▶ [ACTION ITEM]: Your response should consist of the full data, set down exactly.

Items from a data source
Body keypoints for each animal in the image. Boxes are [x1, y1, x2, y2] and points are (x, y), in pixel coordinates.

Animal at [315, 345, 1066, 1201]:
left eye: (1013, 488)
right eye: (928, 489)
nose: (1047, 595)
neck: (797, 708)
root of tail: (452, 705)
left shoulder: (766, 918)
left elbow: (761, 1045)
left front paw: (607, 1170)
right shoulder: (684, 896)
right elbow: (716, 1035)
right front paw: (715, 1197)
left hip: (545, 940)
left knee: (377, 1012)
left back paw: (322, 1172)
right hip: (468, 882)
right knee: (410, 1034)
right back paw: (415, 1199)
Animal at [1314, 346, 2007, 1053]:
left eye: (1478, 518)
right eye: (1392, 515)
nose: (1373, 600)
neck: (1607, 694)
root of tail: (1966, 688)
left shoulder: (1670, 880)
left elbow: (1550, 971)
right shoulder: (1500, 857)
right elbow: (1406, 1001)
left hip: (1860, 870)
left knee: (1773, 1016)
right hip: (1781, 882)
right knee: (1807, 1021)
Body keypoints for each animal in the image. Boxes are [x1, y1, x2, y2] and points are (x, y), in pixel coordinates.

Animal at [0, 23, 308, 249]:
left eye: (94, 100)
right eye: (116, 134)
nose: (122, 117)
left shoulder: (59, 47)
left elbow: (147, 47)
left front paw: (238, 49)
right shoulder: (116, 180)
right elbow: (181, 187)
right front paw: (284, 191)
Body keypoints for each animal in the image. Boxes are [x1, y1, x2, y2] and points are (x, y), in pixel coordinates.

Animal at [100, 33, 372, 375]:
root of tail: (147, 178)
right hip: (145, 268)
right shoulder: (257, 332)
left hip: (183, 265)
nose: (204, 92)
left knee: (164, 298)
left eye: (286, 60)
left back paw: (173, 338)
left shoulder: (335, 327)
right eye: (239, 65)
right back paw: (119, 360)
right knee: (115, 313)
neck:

▶ [EXPECTED ANSWER]:
Body keypoints for each animal in the image. Boxes are [x1, y1, x2, y2] and points are (x, y), in pixel coordinates.

Animal at [315, 345, 1066, 1201]:
left eye: (1013, 488)
right eye: (928, 489)
nose: (1047, 595)
neck: (797, 708)
root of tail: (452, 705)
left shoulder: (766, 918)
left elbow: (761, 1045)
left front paw: (607, 1170)
right shoulder: (684, 896)
right elbow: (716, 1035)
right front paw: (715, 1197)
left hip: (545, 940)
left knee: (377, 1012)
left back paw: (322, 1172)
right hip: (468, 882)
right knee: (410, 1034)
right back paw: (415, 1199)
Animal at [1314, 346, 2007, 1053]:
left eye: (1478, 518)
right eye: (1392, 515)
nose: (1373, 600)
neck: (1607, 694)
root of tail: (1966, 688)
left shoulder: (1670, 880)
left elbow: (1550, 971)
right shoulder: (1500, 857)
right elbow: (1406, 1001)
left hip: (1860, 870)
left knee: (1773, 1016)
right hip: (1781, 882)
right knee: (1807, 1021)
Body keypoints for each animal in the image. Boxes are [x1, y1, x2, y2] and points are (x, y), in pixel coordinates.

Animal at [0, 23, 308, 249]:
left eye: (94, 100)
right eye: (116, 134)
nose: (122, 117)
left shoulder: (59, 47)
left elbow: (147, 47)
left front paw: (238, 49)
right shoulder: (116, 180)
right elbow: (181, 187)
right front paw: (284, 191)
Body keypoints for each animal in the image. Boxes are [x1, y1, x2, y2] and points are (x, y), in pixel coordinates.

Animal at [100, 33, 372, 375]:
root of tail: (147, 178)
right hip: (145, 268)
right shoulder: (257, 332)
left hip: (183, 265)
nose: (204, 92)
left knee: (164, 298)
left eye: (286, 60)
left back paw: (173, 338)
left shoulder: (335, 327)
right eye: (239, 65)
right back paw: (119, 360)
right knee: (115, 313)
neck:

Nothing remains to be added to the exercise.